To Epilogue Or Not To Epilogue

When I first wrote Ravyn's Flight there was no epilogue. My editor asked me to write one and what finally was published is the second version of it. Originally, I had the epilogue taking place on Earth and my editor wanted it on J9. She was right. In hindsight, the story did need to end on the planet where the story took place and I like this version best of the two.

Since then, I have almost always added an epilogue to my books. I'm pretty sure all my full-length books have epilogues, but I don't think two of the short stories do. Anyway, the reason I've chosen to add an epilogue is because I write action/adventure romance, sometimes there's so much going on in the story that I think the reader needs time with the couple when there aren't shoot-outs going on to see that yes, it is true love and to have that ahh moment. But this isn't something I've given a great deal of thought to in years. Until this week.

I've been reading on my lunch at work and the book had quite a bit of action going on. And then it ended and there wasn't an epilogue. As a reader, I wanted that epilogue. I needed the epilogue. I wanted to see the hero and heroine together without assassins lurking, without bullets flying.

I'm pretty sure the author thought she'd wrapped the story up just fine and didn't need an epilogue. I thought the same thing with Ravyn's Flight, but I was wrong and this author was, too. I'm still irked a couple of days after finishing the story that I didn't get to see the h/h six months in the future or a year or ten years. Anything would have made me happy.

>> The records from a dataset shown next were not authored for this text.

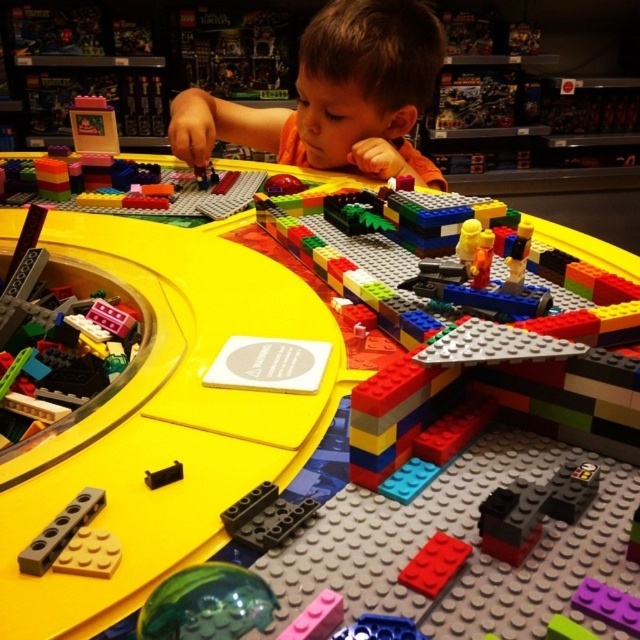
Question: Which object is the closest to the black matte brick at center?

Choices:
 (A) red matte brick at lower center
 (B) purple matte brick at lower right

Answer: (A)

Question: Is purple matte brick at lower right below blue plastic bricks at lower center?

Choices:
 (A) yes
 (B) no

Answer: (B)

Question: Which object is positioned farthest from the black matte brick at center?

Choices:
 (A) purple matte brick at lower right
 (B) brown hair at upper center

Answer: (B)

Question: Can you confirm if black matte brick at center is positioned to the left of purple matte brick at lower right?

Choices:
 (A) yes
 (B) no

Answer: (A)

Question: Does brown hair at upper center appear under green glossy ball at center?

Choices:
 (A) yes
 (B) no

Answer: (B)

Question: Which of the following is the closest to the observer?

Choices:
 (A) (429, 550)
 (B) (362, 616)

Answer: (B)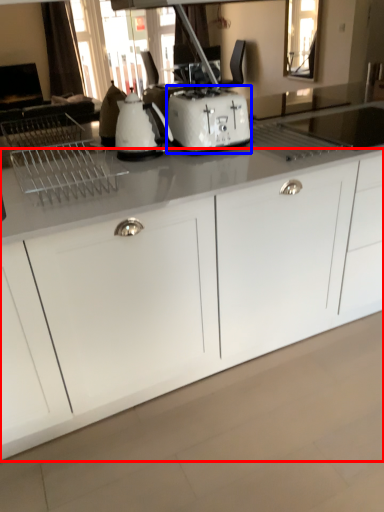
Question: Among these objects, which one is nearest to the camera, cabinetry (highlighted by a red box) or toaster (highlighted by a blue box)?

Choices:
 (A) cabinetry
 (B) toaster

Answer: (A)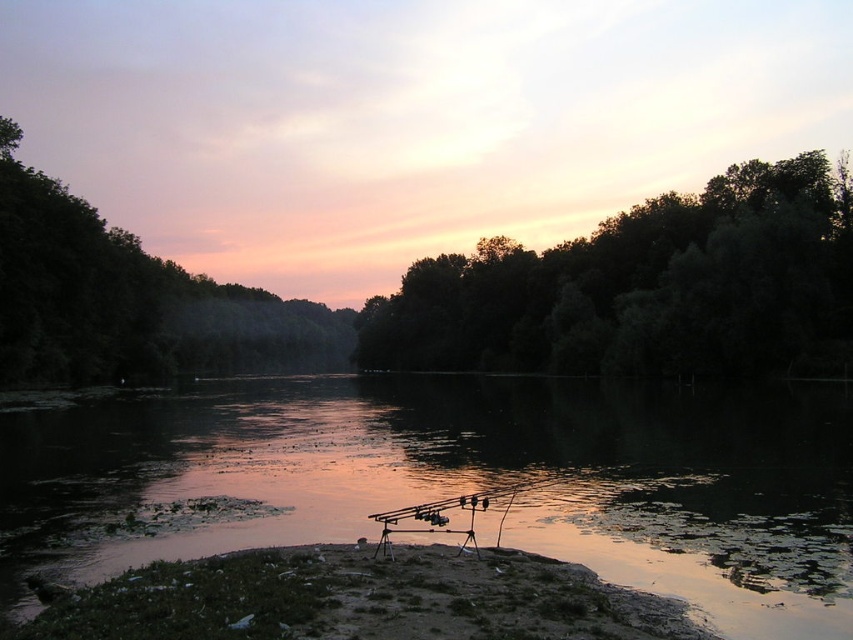
Describe the element at coordinates (468, 477) in the screenshot. I see `translucent water at center` at that location.

Between point (157, 420) and point (300, 630), which one is positioned in front?

Positioned in front is point (300, 630).

Measure the distance between translucent water at center and camera.

The distance of translucent water at center from camera is 8.54 meters.

This screenshot has height=640, width=853. What are the coordinates of `translucent water at center` in the screenshot? It's located at (468, 477).

Is dark green leafy trees at upper center positioned at the back of dark green leafy trees at upper left?

That is True.

Can you confirm if dark green leafy trees at upper center is positioned below dark green leafy trees at upper left?

Indeed, dark green leafy trees at upper center is positioned under dark green leafy trees at upper left.

In order to click on dark green leafy trees at upper center in this screenshot , I will do `click(645, 289)`.

Is brown dirt at lower center positioned behind dark green leafy trees at upper left?

No.

Is point (318, 632) closer to viewer compared to point (248, 323)?

That is True.

This screenshot has height=640, width=853. What are the coordinates of `brown dirt at lower center` in the screenshot? It's located at (358, 598).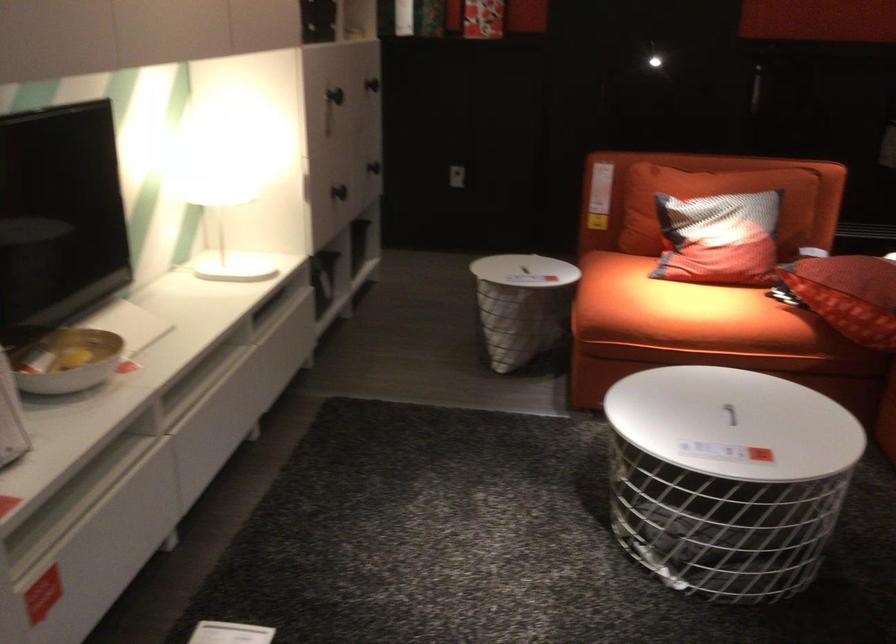
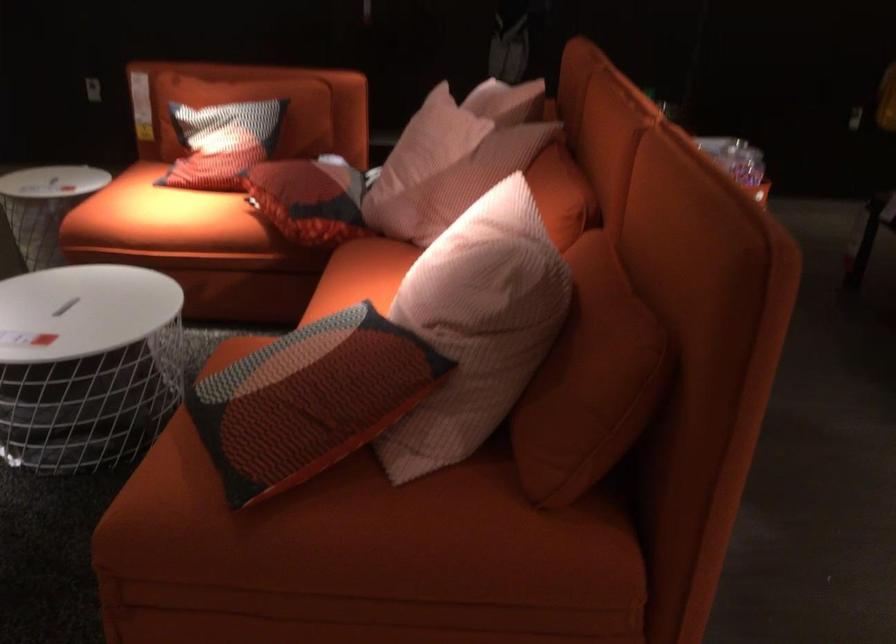
The point at (734, 227) is marked in the first image. Where is the corresponding point in the second image?

(222, 142)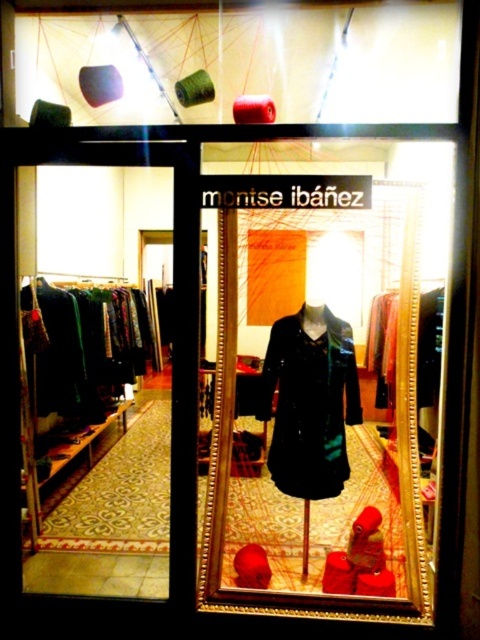
Who is more distant from viewer, (x=312, y=493) or (x=107, y=397)?

Point (x=107, y=397)

Does velvet-like dark green coat at center have a greater height compared to green fabric dress at left?

No, velvet-like dark green coat at center is not taller than green fabric dress at left.

You are a GUI agent. You are given a task and a screenshot of the screen. Output one action in this format:
    pyautogui.click(x=<x>, y=<y>)
    Task: Click on the velvet-like dark green coat at center
    The image size is (480, 640).
    Given the screenshot: What is the action you would take?
    pyautogui.click(x=310, y=401)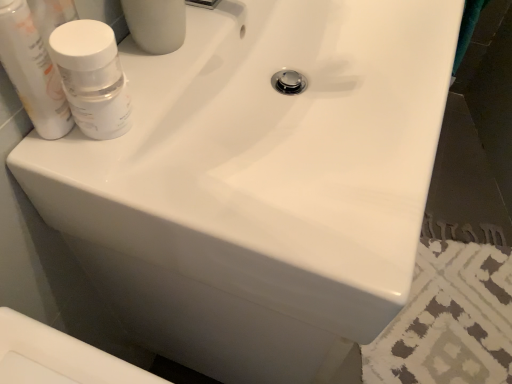
What is the approximate width of white glossy bottle at upper left, acting as the 1th mouthwash starting from the left?

It is 1.73 inches.

Find the location of `white glossy bottle at upper left, acting as the 1th mouthwash starting from the left`. white glossy bottle at upper left, acting as the 1th mouthwash starting from the left is located at coordinates (32, 71).

Describe the element at coordinates (32, 71) in the screenshot. The width and height of the screenshot is (512, 384). I see `white glossy bottle at upper left, acting as the 1th mouthwash starting from the left` at that location.

How much space does white glossy bottle at upper left, acting as the 1th mouthwash starting from the left, occupy vertically?

white glossy bottle at upper left, acting as the 1th mouthwash starting from the left, is 6.80 inches tall.

How much space does white matte bottle at upper left, acting as the second mouthwash starting from the left, occupy horizontally?

white matte bottle at upper left, acting as the second mouthwash starting from the left, is 2.46 inches wide.

Identify the location of white matte bottle at upper left, which is counted as the 1th mouthwash, starting from the right. This screenshot has width=512, height=384. (92, 77).

This screenshot has height=384, width=512. Describe the element at coordinates (92, 77) in the screenshot. I see `white matte bottle at upper left, acting as the second mouthwash starting from the left` at that location.

Identify the location of white glossy bottle at upper left, the 2th mouthwash from the right. The width and height of the screenshot is (512, 384). (32, 71).

Consider the image. Does white matte bottle at upper left, acting as the second mouthwash starting from the left, appear on the right side of white glossy bottle at upper left, acting as the 1th mouthwash starting from the left?

Yes, white matte bottle at upper left, acting as the second mouthwash starting from the left, is to the right of white glossy bottle at upper left, acting as the 1th mouthwash starting from the left.

Considering the relative positions of white matte bottle at upper left, which is counted as the 1th mouthwash, starting from the right, and white glossy bottle at upper left, the 2th mouthwash from the right, in the image provided, is white matte bottle at upper left, which is counted as the 1th mouthwash, starting from the right, in front of white glossy bottle at upper left, the 2th mouthwash from the right,?

No, white matte bottle at upper left, which is counted as the 1th mouthwash, starting from the right, is behind white glossy bottle at upper left, the 2th mouthwash from the right.

Does point (108, 115) lie behind point (1, 58)?

Yes.

From the image's perspective, is white matte bottle at upper left, which is counted as the 1th mouthwash, starting from the right, on white glossy bottle at upper left, acting as the 1th mouthwash starting from the left?

Incorrect, from the image's perspective, white matte bottle at upper left, which is counted as the 1th mouthwash, starting from the right, is lower than white glossy bottle at upper left, acting as the 1th mouthwash starting from the left.

From a real-world perspective, which is physically below, white matte bottle at upper left, which is counted as the 1th mouthwash, starting from the right, or white glossy bottle at upper left, acting as the 1th mouthwash starting from the left?

white matte bottle at upper left, which is counted as the 1th mouthwash, starting from the right, is physically lower.

Considering the sizes of objects white matte bottle at upper left, which is counted as the 1th mouthwash, starting from the right, and white glossy bottle at upper left, the 2th mouthwash from the right, in the image provided, who is thinner, white matte bottle at upper left, which is counted as the 1th mouthwash, starting from the right, or white glossy bottle at upper left, the 2th mouthwash from the right,?

white glossy bottle at upper left, the 2th mouthwash from the right, is thinner.

Who is taller, white matte bottle at upper left, acting as the second mouthwash starting from the left, or white glossy bottle at upper left, acting as the 1th mouthwash starting from the left?

Standing taller between the two is white glossy bottle at upper left, acting as the 1th mouthwash starting from the left.

Who is bigger, white matte bottle at upper left, acting as the second mouthwash starting from the left, or white glossy bottle at upper left, the 2th mouthwash from the right?

With larger size is white matte bottle at upper left, acting as the second mouthwash starting from the left.

Does white matte bottle at upper left, which is counted as the 1th mouthwash, starting from the right, contain white glossy bottle at upper left, the 2th mouthwash from the right?

No.

Is white matte bottle at upper left, acting as the second mouthwash starting from the left, positioned far away from white glossy bottle at upper left, acting as the 1th mouthwash starting from the left?

They are positioned close to each other.

Is white matte bottle at upper left, which is counted as the 1th mouthwash, starting from the right, looking in the opposite direction of white glossy bottle at upper left, the 2th mouthwash from the right?

Absolutely, white matte bottle at upper left, which is counted as the 1th mouthwash, starting from the right, is directed away from white glossy bottle at upper left, the 2th mouthwash from the right.

Where is `mouthwash located underneath the white glossy bottle at upper left, the 2th mouthwash from the right (from a real-world perspective)`? The width and height of the screenshot is (512, 384). mouthwash located underneath the white glossy bottle at upper left, the 2th mouthwash from the right (from a real-world perspective) is located at coordinates (92, 77).

Can you confirm if white glossy bottle at upper left, acting as the 1th mouthwash starting from the left, is positioned to the right of white matte bottle at upper left, acting as the second mouthwash starting from the left?

No.

Which object is closer to the camera, white glossy bottle at upper left, acting as the 1th mouthwash starting from the left, or white matte bottle at upper left, which is counted as the 1th mouthwash, starting from the right?

white glossy bottle at upper left, acting as the 1th mouthwash starting from the left.

Considering the positions of point (70, 122) and point (75, 73), is point (70, 122) closer or farther from the camera than point (75, 73)?

Point (70, 122).

From the image's perspective, is white glossy bottle at upper left, the 2th mouthwash from the right, located beneath white matte bottle at upper left, acting as the second mouthwash starting from the left?

No.

From a real-world perspective, between white glossy bottle at upper left, acting as the 1th mouthwash starting from the left, and white matte bottle at upper left, which is counted as the 1th mouthwash, starting from the right, who is vertically higher?

white glossy bottle at upper left, acting as the 1th mouthwash starting from the left.

Looking at their sizes, would you say white glossy bottle at upper left, acting as the 1th mouthwash starting from the left, is wider or thinner than white matte bottle at upper left, acting as the second mouthwash starting from the left?

white glossy bottle at upper left, acting as the 1th mouthwash starting from the left, is thinner than white matte bottle at upper left, acting as the second mouthwash starting from the left.

Is white glossy bottle at upper left, the 2th mouthwash from the right, shorter than white matte bottle at upper left, acting as the second mouthwash starting from the left?

No, white glossy bottle at upper left, the 2th mouthwash from the right, is not shorter than white matte bottle at upper left, acting as the second mouthwash starting from the left.

Considering the sizes of objects white glossy bottle at upper left, acting as the 1th mouthwash starting from the left, and white matte bottle at upper left, acting as the second mouthwash starting from the left, in the image provided, who is smaller, white glossy bottle at upper left, acting as the 1th mouthwash starting from the left, or white matte bottle at upper left, acting as the second mouthwash starting from the left,?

The fact that I feel so cheated is interesting to me as a writer and it has me looking at this, analyzing it. I'm fairly confident that it does have to do with the amount of action in the story, that it nearly begs for a quiet, serene epilogue, but I'm mulling a little more, trying to figure out if there's something else going on. Writers really do read differently than normal people.

Before I really dedicated myself to the writing, I wouldn't have taken the time to think about this. I just would have complained about it and felt cheated for a while, until some other book pushed the memory of this one from my mind. Now, though, when something does or doesn't work for me as a reader, I find myself turning it around, studying it, trying to come up with whys.